ケイチャン
【2023年70冊目】
今回ご紹介する一冊は、
村上龍 著
『ユーチューバー』 です。
もくじ
【感想】「人のセッ〇スなんて、どうでもいいな」
ある人気小説家が
YouTubeに出演し
赤裸々に女性体験を語る・・
夜のまま時が止まったような小説です
嫌なタイプの主人公
『世界一もてない男』を自称する
自称ユーチューバーの四十男なんですが
コイツが嫌な感じなんです
僕はこーゆー奴と関わりたくないのですが
何故か彼のYouTubeに出演することを
快諾する老作家の矢崎健介
僕の女性遍歴を語っていい?
こうして
現代のシェヘラザードのごとく
矢崎健介が付き合った
女性達のことが語られます
それは赤裸々な
性体験というよりは
女性の不可解さや
御しがたさを感じさせるもの
そう、女性こそ
謎・なんです!
老作家の矢崎健介のモデルは
作者の村上龍その人のようですね
わりあい過激な性描写をするタイプですが
本作は行為そのものの描写はほぼ無いので
安心して読めます
安心出来ないのはその裏に漂う
黒々とした雰囲気です
僕達は何が見たいのだろう?
さて作家の矢崎健介は
自由の人です
会社勤めをしたことがなく
人間の上下関係のピラミッドから
ひとり外れたスフィンクスのよう
対照的に『世界一もてない男』の
自称ユーチューバーは
コネ入社の会社から、嫌われて
つまはじきにされて自由業になった者です
自由の意味合いがぜんぜん違う
だからユーチューバーは
他人であるウクライナのゼレンスキーを語り
矢崎健介は
自分のことを語る
でも人って
究極的には
自分の事しか興味ないんですよね
実体験にもとずく矢崎健介(村上龍)
の話は含蓄に富み、実に面白い
しかし物語の後半は
作家、矢崎健介と
そのパートナー
30代か40代か50代に見える
謎の美女の
今の生活について描かれます
高級ホテルのスイートルームで
過ごす2人の生活は
空虚で何かを見失っているかの
ように感じました
様々な映画やYouTubeの
話題に次々と話しが飛ぶんですが
あまりに選択肢が多くて
自分が何を見たいのか
わからなくなっているみたい
まるで動画をザッピングしている
自分を見ているようでした
ザッピングに疲れて
TVを切ったあとの
黒々とした画面を見つめるような
読後感が残りました
朝になって仕事に出かける・・
それって実は幸せなのかもって
あなたもそう思いませんか?
作品紹介(出版社より)
自由 希望 そしてセックス。
「やらせてくれる女は大事だ」
若くしてデビューした大物作家、矢﨑健介70歳。
動画配信サイトで語るのは、炎上必至の男の哲学。
村上龍、最新長編小説!「雨の日、水色のレインコートが、僕の小汚いアパートの景色の中で際立っていたんです。それで、彼女は去っていったんです。」(本文より)

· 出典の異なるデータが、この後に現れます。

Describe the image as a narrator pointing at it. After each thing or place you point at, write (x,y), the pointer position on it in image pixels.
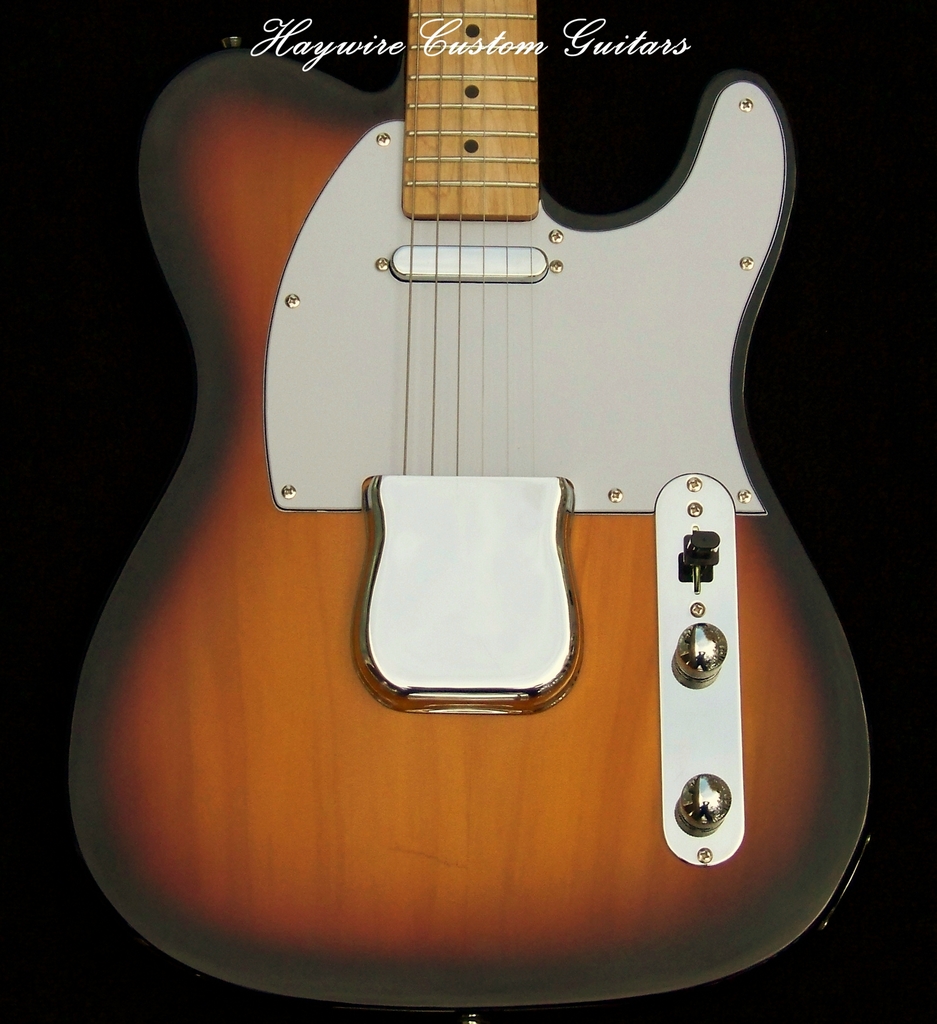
In this image i can see a brown color guitar (484,383).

人気作家・矢﨑健介とその恋人。そして「世界一モテない」四十男が東京の高級ホテルで出会い、奇妙な交流が始まる。
男が矢﨑に懇願したのは、自ら手がけるユーチューブ番組への出演。
快諾した矢﨑が語るのは、誰にも明かさなかった女たちとの秘話だった。『限りなく透明に近いブルー』『コインロッカー・ベイビーズ』『半島を出よ』──
そして今、私たちの心を解放できるのは、村上龍ただ一人だ。
作品データ
タイトル:『ユーチューバー』
著者:村上龍
出版社:幻冬舎
発売日:2023/3/29
作家紹介
村上龍(むらかみ・りゅう)
1952)年、長崎県佐世保市生れ。武蔵野美術大学中退。
大学在学中の1976年『限りなく透明に近いブルー』で群像新人文学賞、芥川賞を受賞。
1981年『コインロッカー・ベイビーズ』で野間文芸新人賞受賞。
1998年『イン ザ・ミソスープ』で読売文学賞受賞。
2000年『共生虫』で谷崎潤一郎賞受賞。
2005年『半島を出よ』で毎日出版文化賞、野間文芸賞受賞。
2011年『歌うクジラ』で毎日芸術賞を受賞。
『愛と幻想のファシズム』『五分後の世界』『13歳のハローワーク』など著書多数。